Běnyuànsì shèngrén Qīnluán chuánhuì 本願寺聖人親鸞傳繪

The Illustrated Biography of [Shinran], Holy Man of the Hongan-ji by 覺如 Kakunyo (撰)

About the work

A two-fascicle illustrated hagiography of 親鸞 Shinran by Kakunyo 覺如 覺如 (1270–1351), originally composed in Einin 3 / 1295 (Kakunyo age 26) and revised through Kōei 2 / 1343 (age 74). The work — variously titled Den-e 傳繪, Goden-shō 御傳鈔, or simply Shinran shōnin den-e — is the foundational hagiographic narrative of the Shinshū tradition and the textual core of the Den-e picture-scroll tradition that became, over the following century, one of the most reproduced visual artifacts in medieval Japanese Buddhism.

Abstract

The work narrates Shinran’s life in 15 episodes, beginning with his birth into the Hino aristocratic line and his ordination at age 9 on Mt. Hiei, through his decisive encounter with Hōnen 源空 at age 29 in 1201 (the yoshimizu kechi-en), the Jōgen-no-hōnan persecution of 1207 (Shinran’s exile to Echigo), the Kantō evangelization (1214–1232), and the Kyoto return and death in 1262. Two episodes set the doctrinal core: (1) the rokkaku-dō yume-no-keiji 六角堂夢の啓示 — Shinran’s six-corner-hall vision of Kannon-as-Shōtoku-Taishi guiding him to Hōnen (the foundation-myth of Shinran’s conversion); (2) the Yoshimizu kechi-en — the moment when Hōnen handed Shinran the Senjaku-shū and authorized him to copy and propagate the senju-nenbutsu teaching.
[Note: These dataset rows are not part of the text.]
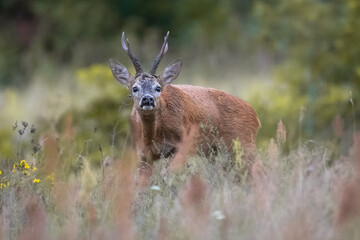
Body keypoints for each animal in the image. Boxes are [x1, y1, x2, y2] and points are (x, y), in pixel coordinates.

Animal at [108, 31, 260, 178]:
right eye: (135, 88)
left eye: (158, 88)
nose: (147, 99)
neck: (153, 135)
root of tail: (255, 115)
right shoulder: (143, 153)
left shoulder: (184, 142)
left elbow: (168, 174)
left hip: (244, 141)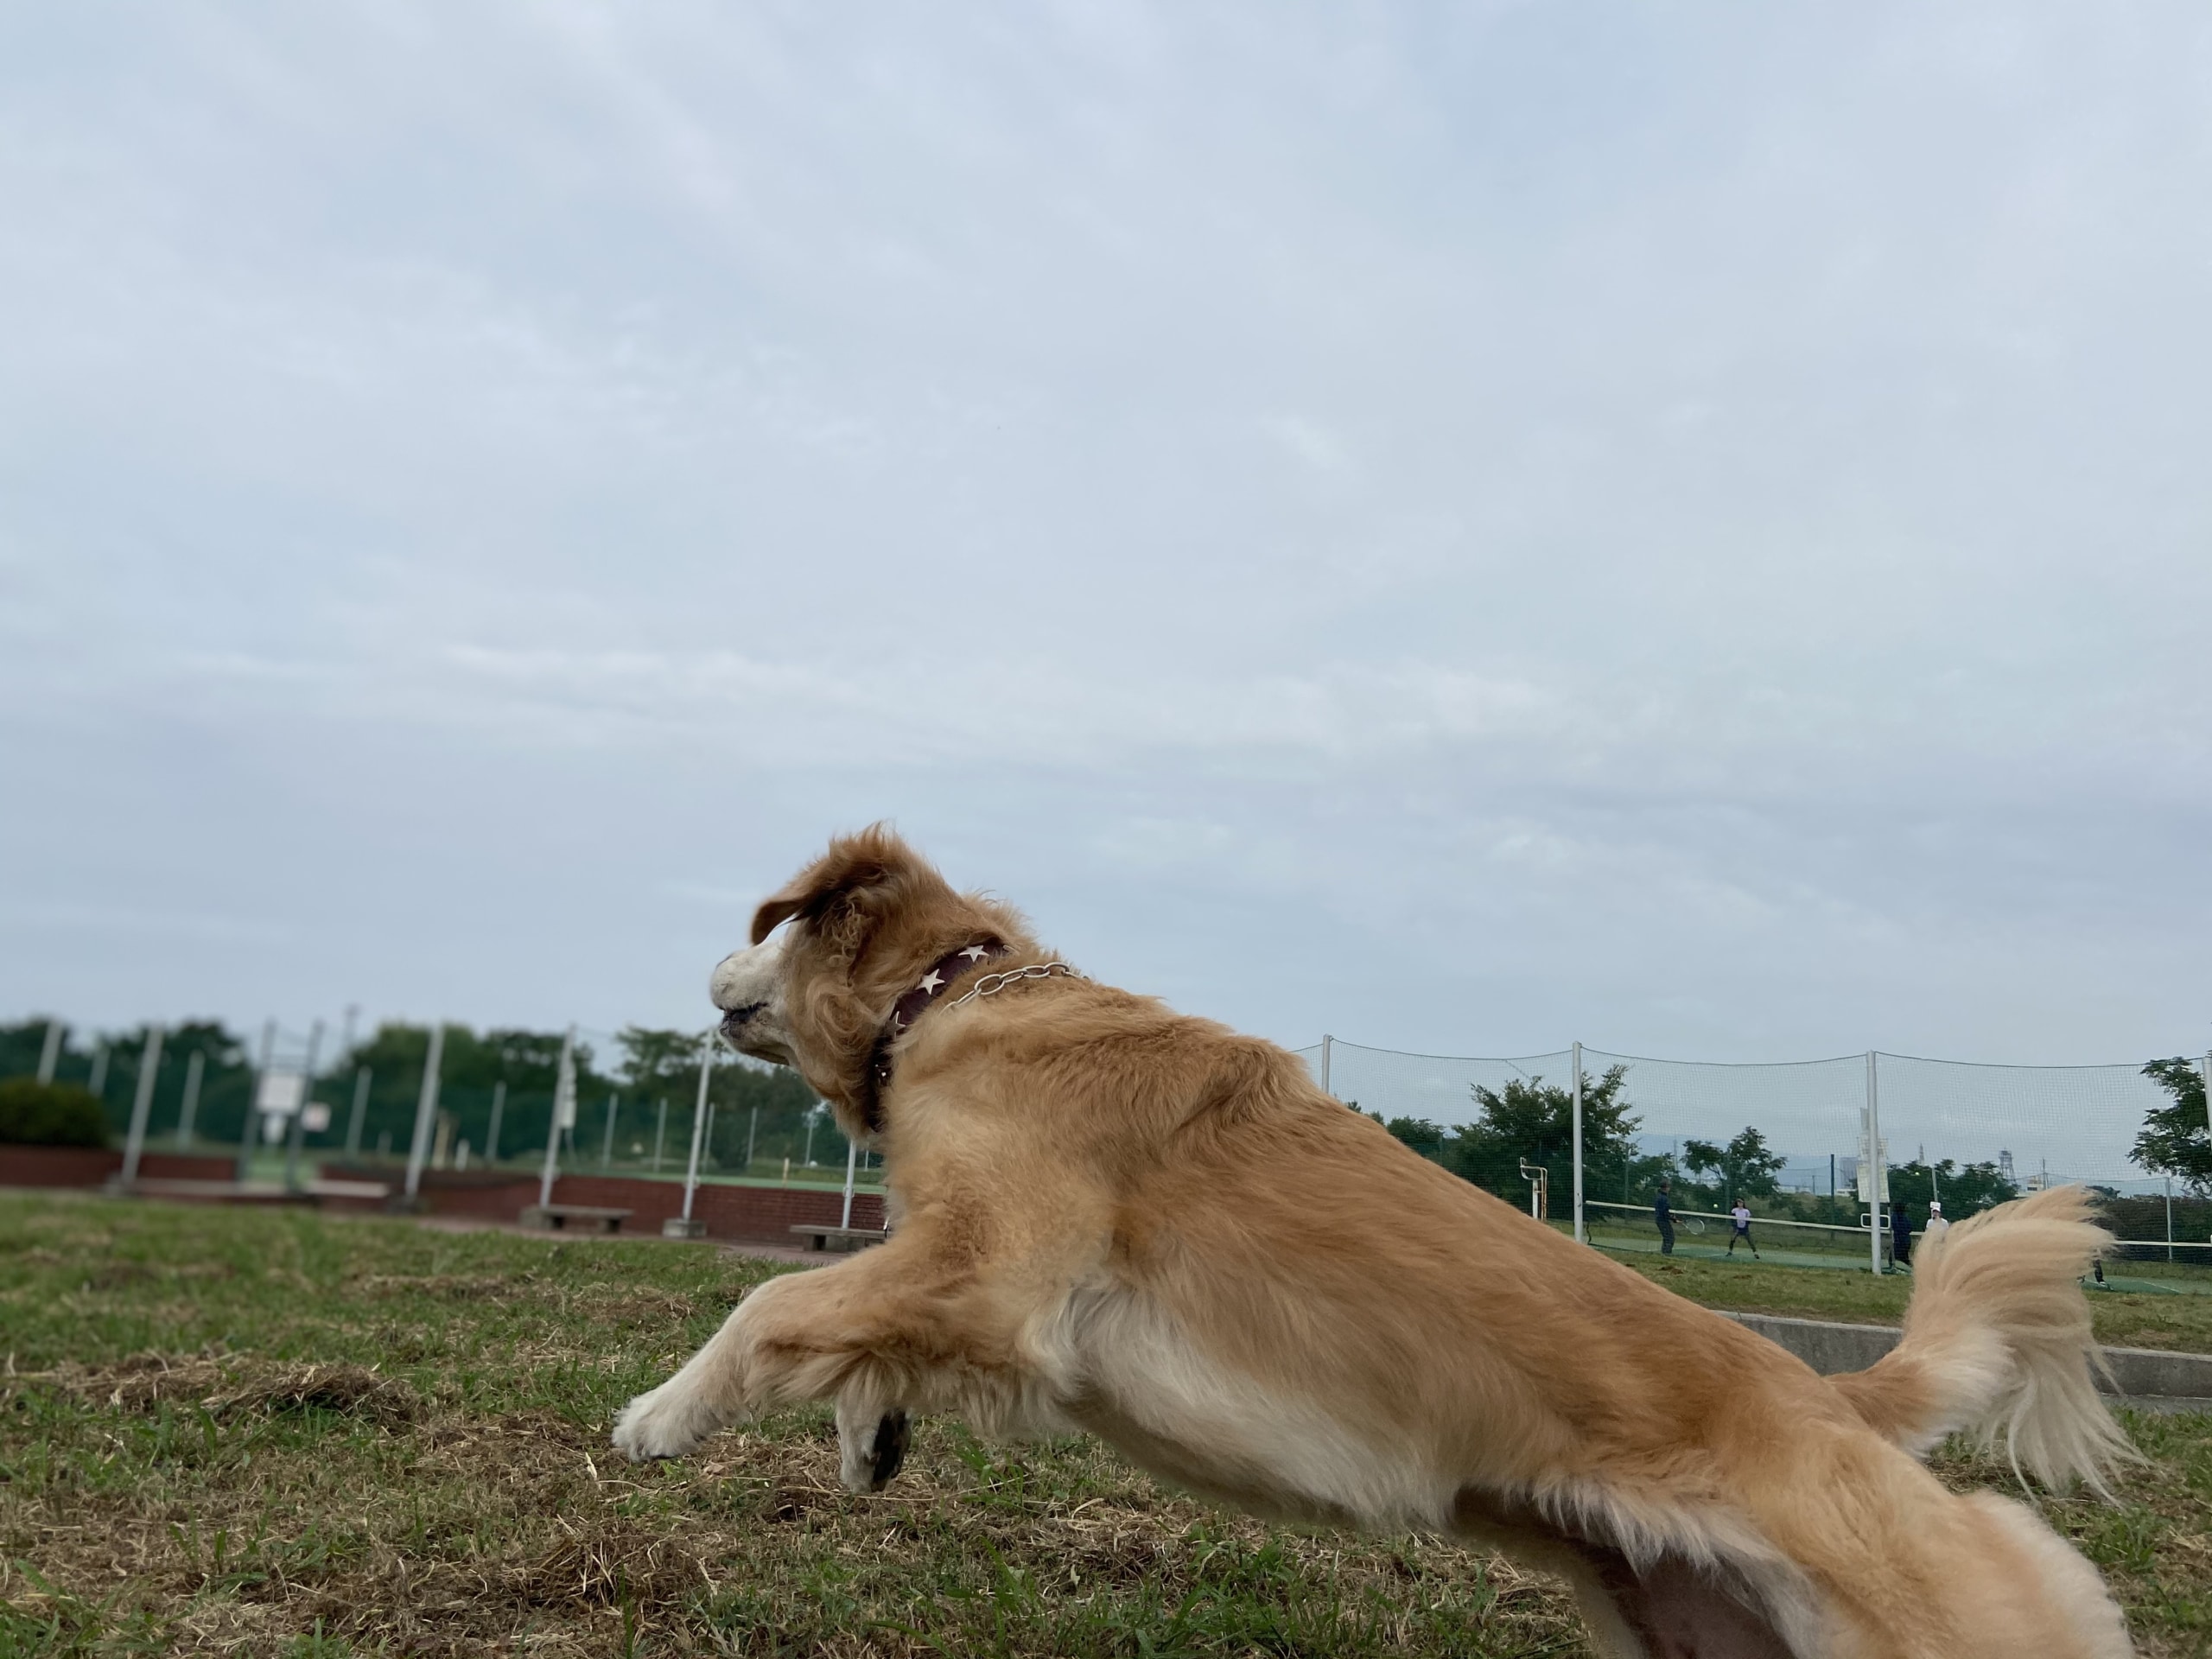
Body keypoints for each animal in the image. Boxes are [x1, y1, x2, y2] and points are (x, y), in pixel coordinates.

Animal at [614, 831, 2132, 1659]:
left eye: (773, 923)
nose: (706, 971)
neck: (954, 1001)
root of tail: (1832, 1399)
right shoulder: (968, 1287)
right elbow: (852, 1326)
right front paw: (867, 1435)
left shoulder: (1001, 1264)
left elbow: (773, 1302)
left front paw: (662, 1417)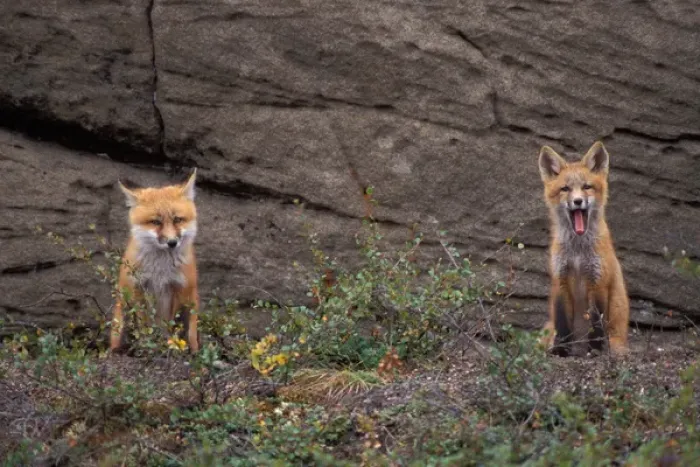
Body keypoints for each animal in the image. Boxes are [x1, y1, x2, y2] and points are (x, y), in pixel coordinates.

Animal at [110, 169, 200, 353]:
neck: (160, 272)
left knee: (191, 336)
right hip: (123, 310)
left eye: (177, 219)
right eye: (155, 222)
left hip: (191, 305)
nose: (172, 242)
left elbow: (171, 324)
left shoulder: (177, 289)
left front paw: (171, 344)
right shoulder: (138, 288)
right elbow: (144, 325)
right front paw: (147, 344)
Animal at [537, 141, 629, 357]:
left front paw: (594, 351)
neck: (578, 253)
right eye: (565, 189)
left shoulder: (598, 281)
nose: (578, 201)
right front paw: (561, 351)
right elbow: (563, 325)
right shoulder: (560, 280)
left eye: (587, 187)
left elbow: (596, 324)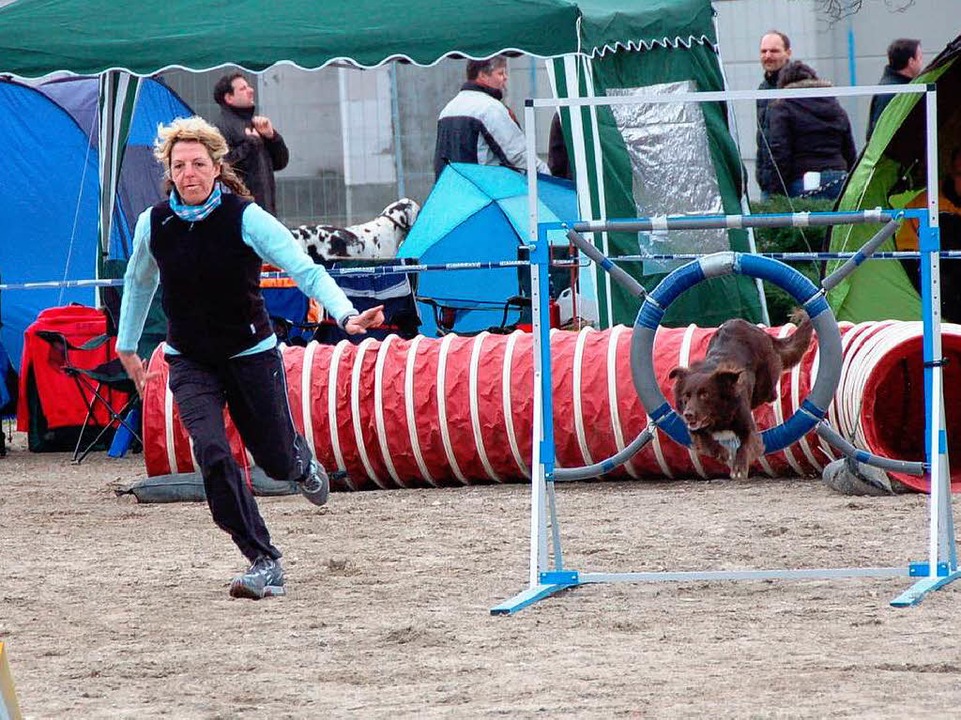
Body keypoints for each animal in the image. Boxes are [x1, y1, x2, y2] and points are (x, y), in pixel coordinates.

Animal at [668, 312, 808, 480]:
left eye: (705, 395)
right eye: (686, 396)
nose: (688, 414)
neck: (719, 415)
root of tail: (755, 328)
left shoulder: (746, 424)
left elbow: (745, 445)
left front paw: (739, 468)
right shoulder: (695, 428)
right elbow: (704, 438)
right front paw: (720, 452)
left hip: (764, 384)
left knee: (770, 394)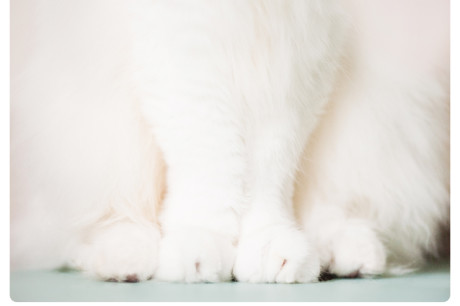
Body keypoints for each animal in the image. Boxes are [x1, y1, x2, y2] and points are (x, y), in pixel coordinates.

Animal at [10, 0, 450, 284]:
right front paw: (200, 251)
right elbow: (212, 160)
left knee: (336, 209)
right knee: (93, 225)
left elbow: (268, 174)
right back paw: (125, 260)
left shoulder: (299, 67)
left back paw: (344, 253)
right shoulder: (183, 53)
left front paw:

The narrative is heavily hagiographic and visibly shaped by the polemic-needs of Kakunyo’s project to establish the Hongan-ji as the legitimate Shinshū lineage: Shinran is consistently distinguished from his Pure Land contemporaries (Kōsai, Shōkū, Benchō) as Hōnen’s true heir, and the unbroken transmission Hōnen → Shinran → Nyoshin → Kakunyo is emphasized at every step. Modern critical biographies (Akamatsu Toshihide, Hirata Atsushi) have replaced Den-e as historical record but use it extensively as a source for the post-1295 Hongan-ji self-representation.

Date and recensions. The work exists in three principal recensions: (1) Eishin-bon 永仁本 (1295, autograph original); (2) Kantoku-bon 觀徳本 (1314, expanded with new episodes); (3) Kōei-bon 康永本 (1343, the final authorial version, with text by Kakunyo and pictures by Jōga 浄賀 and Sōshun 宗舜). The Taishō text follows the Kōei-bon.

Structural Division

The CANWWW entry (div29.xml, T83N2664) records the work as a 2-fascicle text by Kakunyo with no internal toc sub-list and no related-text cross-references tabulated.

Translations and research

The Den-e picture-scroll tradition is one of the most-studied corpora of medieval Japanese Buddhist art. Critical edition: Shinshū shōgyō zensho, vol. 3. The most important picture-scroll witnesses are the Senju-ji-bon (Mie pref., 14th c.), the Bukkō-ji-bon (Kyoto, 14th c., heavily revised), and the Nishi Hongan-ji-bon (Kyoto). English: James C. Dobbins, Letters of the Nun Eshinni: Images of Pure Land Buddhism in Medieval Japan (Hawai’i, 2004); Mark Unno, Shingon Refractions (Wisdom, 2004); Allan Andrews, “The Senchaku-shū in Japanese Religious History,” JIABS 10.1 (1987). Japanese: Sasaki Kōken 佐々木興賢, Shinran den-e no kenkyū (Hōzōkan, 1976); Tsujimoto Kazuaki 辻本一明, Goden-shō no sekai (Yūzankaku, 2006).